FDA approves Praluent for heart attack and stroke prevention

The FDA has approved Praluent (alirocumab), from Regeneron, to reduce the risk of heart attack, stroke, and unstable angina requiring hospitalization in adults with established cardiovascular (CV) disease. The FDA approval is based on data from ODYSSEY OUTCOMES, which was published in the New England Journal of Medicine in November 2018, assessing the effect of adding Praluent to maximally-tolerated statins on CV outcomes in 18,924 patients who had an acute coronary syndrome (ACS) within a year of enrolling in the trial. Patients who received Praluent in the trial experienced a 15% reduced risk for major CV events. The primary endpoint included time to first heart attack, stroke, death from coronary heart disease (CHD), or unstable angina requiring hospitalization (HR 0.85; 95% CI, 0.78 to 0.93; p=0.0003). In addition is showed a 27% reduced risk of stroke, 14% reduced risk of non-fatal heart attack and 39% reduced risk of unstable angina requiring hospitalization, and a 15% reduced risk of death from any cause (also called all-cause mortality; HR 0.85; 95% CI, 0.73 to 0.98; nominal p=0.026) was also observed.

Adverse events were similar between the Praluent and placebo groups, except for injection site reactions (Praluent 3.8%, placebo 2.1%).
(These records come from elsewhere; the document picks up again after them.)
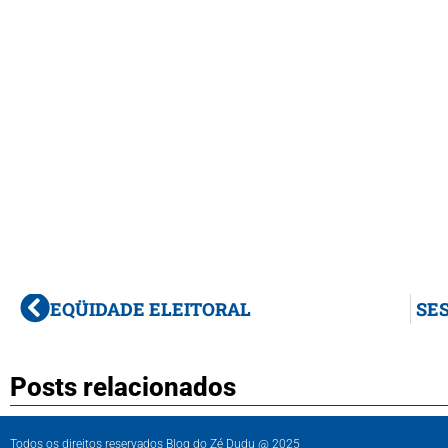
EQÜIDADE ELEITORAL
SES
Posts relacionados
Todos os direitos reservados Blog do Zé Dudu @ 2025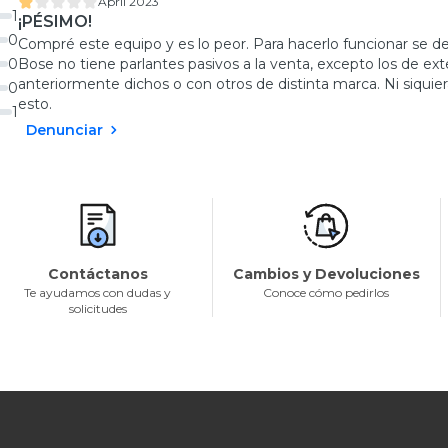
April 2023
1
¡PÉSIMO!
0
Compré este equipo y es lo peor. Para hacerlo funcionar se deb
0
Bose no tiene parlantes pasivos a la venta, excepto los de exte
anteriormente dichos o con otros de distinta marca. Ni siquie
0
esto.
1
Denunciar
Contáctanos
Cambios y Devoluciones
Te ayudamos con dudas y
Conoce cómo pedirlos
solicitudes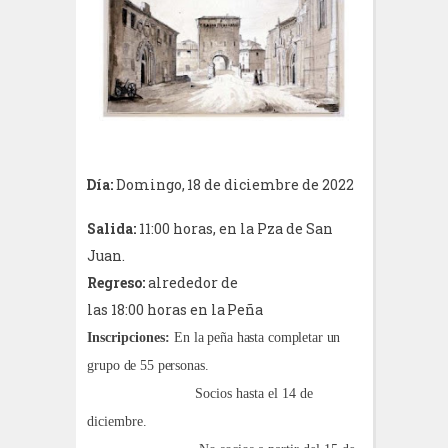
Día:
Domingo,
18
de
diciembre
de
2022
Salida:
11:00 horas, en la Pza de San
Juan.
Regreso:
alrededor
de
las
18:00
horas
en
la
Peña
Inscripciones:
En la peña hasta completar un
grupo de 55 personas
.
Socios hasta el 14 de
diciembre.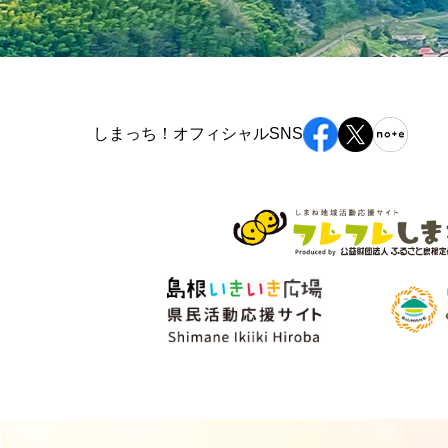
しまっち！オフィシャルSNS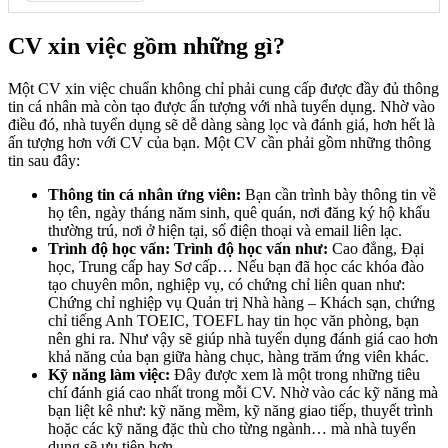
CV xin việc gồm những gì?
Một CV xin việc chuẩn không chỉ phải cung cấp được đầy đủ thông
tin cá nhân mà còn tạo được ấn tượng với nhà tuyển dụng. Nhờ vào
điều đó, nhà tuyển dụng sẽ dễ dàng sàng lọc và đánh giá, hơn hết là
ấn tượng hơn với CV của bạn. Một CV cần phải gồm những thông
tin sau đây:
Thông tin cá nhân ứng viên:
Bạn cần trình bày thông tin về
họ tên, ngày tháng năm sinh, quê quán, nơi đăng ký hộ khẩu
thường trú, nơi ở hiện tại, số điện thoại và email liên lạc.
Trình độ học vấn: Trình độ học vấn như:
Cao đẳng, Đại
học, Trung cấp hay Sơ cấp… Nếu bạn đã học các khóa đào
tạo chuyên môn, nghiệp vụ, có chứng chỉ liên quan như:
Chứng chỉ nghiệp vụ Quản trị Nhà hàng – Khách sạn, chứng
chỉ tiếng Anh TOEIC, TOEFL hay tin học văn phòng, bạn
nên ghi ra. Như vậy sẽ giúp nhà tuyển dụng đánh giá cao hơn
khả năng của bạn giữa hàng chục, hàng trăm ứng viên khác.
Kỹ năng làm việc:
Đây được xem là một trong những tiêu
chí đánh giá cao nhất trong mỗi CV. Nhờ vào các kỹ năng mà
bạn liệt kê như: kỹ năng mềm, kỹ năng giao tiếp, thuyết trình
hoặc các kỹ năng đặc thù cho từng ngành… mà nhà tuyển
dụng sẽ ưu tiên hơn.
In ODYSSEY OUTCOMES, the adverse events that occurred in more than 5% of patients included: non-cardiac chest pain (7.0% Praluent, 6.8% placebo), nasopharyngitis (6.0% Praluent, 5.6% placebo) and myalgia (5.6% Praluent, 5.3% placebo).
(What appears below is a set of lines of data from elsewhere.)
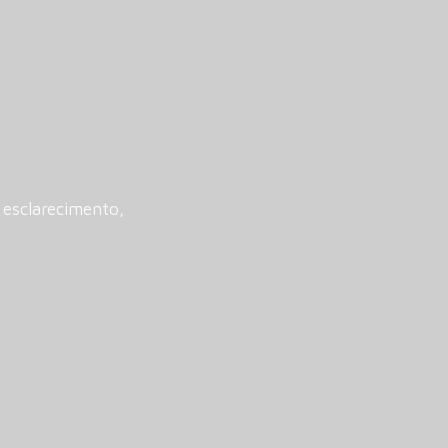
esclarecimento,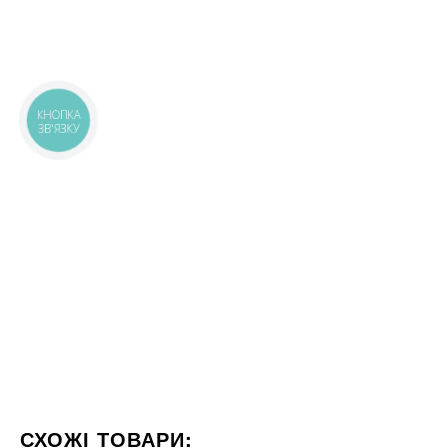
КНОПКА
ЗВ'ЯЗКУ
СХОЖІ ТОВАРИ: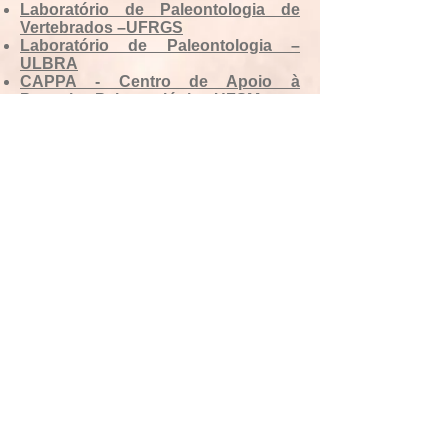
Laboratório de Paleontologia de
Vertebrados –UFRGS
Laboratório de Paleontologia –
ULBRA
CAPPA - Centro de Apoio à
Pesquisa Paleontológica-UFSM
A POSSE E A VENDA DE VESTÍGIOS
FOSSILÍFEROS É CRIME FEDERAL,
SEGUNDO A LEGISLAÇÃO VIGENTE!
O art. 2º, da Lei nº 8.176/91, qualifica
como criminosa a conduta de
exploração e comercialização de bens
da União, sem autorização ou em
desacordo com a obtida, conforme
disposto a seguir.
“Art. 2° Constitui crime contra o
patrimônio, na modalidade de
usurpação, produzir bens ou explorar
matéria-prima pertencentes à União,
sem autorização legal ou em
desacordo com as obrigações
impostas pelo título autorizativo. Pena:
Comment: Praluent was the first PCSK9 (proprotein convertase subtilisin/kexin type 9) inhibitor approved by the FDA and is the only PCSK9 inhibitor available in two doses with two levels of efficacy as a single 1 mL injection (75 mg and 150 mg) once every two weeks. It can also be administered as 300 mg once every four weeks (monthly), enabling physicians to tailor treatment based on an individual patient's LDL-C-lowering needs.